Considerações finais

    Como estudante, pesquisador e profissional da área de Educação Física, torna-se relevante para mim não só refletir sobre essas relações históricas do fenômeno “Corpo”, mas também pensar na relevância dessas relações para a área da saúde, em especial, para a Educação Física. Isso significa pensar numa Educação Física que supere a racionalidade que separa o ser humano em corpo e mente, em motor e cognitivo, pois “a totalidade da existência humana não pode ser descrita nem pela dicotomia entre corpo e espírito, nem pela separação entre ser humano e mundo” (TREBELS, 2003, p. 259).

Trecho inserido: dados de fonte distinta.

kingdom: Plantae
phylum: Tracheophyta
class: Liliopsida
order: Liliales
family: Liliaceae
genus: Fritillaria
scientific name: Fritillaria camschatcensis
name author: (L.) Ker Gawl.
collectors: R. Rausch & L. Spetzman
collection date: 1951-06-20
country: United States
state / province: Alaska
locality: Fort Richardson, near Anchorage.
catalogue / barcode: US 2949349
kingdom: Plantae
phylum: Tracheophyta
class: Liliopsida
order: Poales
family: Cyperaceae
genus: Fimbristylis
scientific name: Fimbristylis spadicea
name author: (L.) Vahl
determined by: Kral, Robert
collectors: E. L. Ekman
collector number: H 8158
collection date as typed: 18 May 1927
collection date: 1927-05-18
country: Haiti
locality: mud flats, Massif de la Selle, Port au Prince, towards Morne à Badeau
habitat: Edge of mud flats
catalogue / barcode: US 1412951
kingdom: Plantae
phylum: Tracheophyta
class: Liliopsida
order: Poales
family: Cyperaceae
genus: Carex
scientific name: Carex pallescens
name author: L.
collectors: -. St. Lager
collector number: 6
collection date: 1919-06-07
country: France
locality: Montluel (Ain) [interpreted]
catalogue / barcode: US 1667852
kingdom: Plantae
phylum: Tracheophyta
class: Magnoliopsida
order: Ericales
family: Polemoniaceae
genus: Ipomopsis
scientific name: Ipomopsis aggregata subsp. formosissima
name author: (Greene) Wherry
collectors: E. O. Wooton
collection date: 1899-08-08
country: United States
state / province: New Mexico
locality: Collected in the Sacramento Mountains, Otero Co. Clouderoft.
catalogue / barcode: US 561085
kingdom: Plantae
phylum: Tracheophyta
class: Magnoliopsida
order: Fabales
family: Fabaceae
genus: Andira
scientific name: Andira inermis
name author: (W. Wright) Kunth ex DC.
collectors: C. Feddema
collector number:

    Uma Educação Física que,

    [...] ao reclamar para si o corpo e o movimento como objeto de estudo, necessita contribuir para a construção de ações para uma escola que não se limita a tratar criticamente os conteúdos escolares apenas como abstração teórica ou como uma experiência fria, sem alegria. A educação corporal não é exclusividade da Educação Física, assim como o lúdico ou a alegria da experiência pedagógica. Seria papel da Educação Física nas escolas contribuir para que currículos pudessem ser problematizados pela necessidade da experiência corpórea como forma de fazer da prática pedagógica uma experiência lúdica. Frente ao abismo das diferenças sociais, em que convivem o conhecimento e a ignorância, a miséria e a riqueza, é urgente propor práticas corporais lúdicas para toda a escola, capazes de formar e conformar valores, desejos e identidades para a superação de tal situação (NOGUEIRA, 2003, p.191).

    Uma Educação Física pelo “perceber”, definida por Merleau-Ponty, durante a Société Française de Philosophie, como “tornar presente qualquer coisa, com a ajuda do corpo” (citado por SÉRGIO, 2003). Isso porque “eu não sou um sujeito isolado, sem mundo, mas sim nele ancorado, por meio de meu corpo, e dele faço o horizonte no qual me comunico perceptivamente com as coisas” (TREBELS, 2003, p. 259). Uma Educação Física que permita ao indivíduo perceber-se enquanto motricidade, enquanto movimento, que é linguagem de comunicação com o mundo, enquanto consciência, enquanto tempo e espaço, enquanto intencionalidade original. Enfim, uma Educação Física para a vida.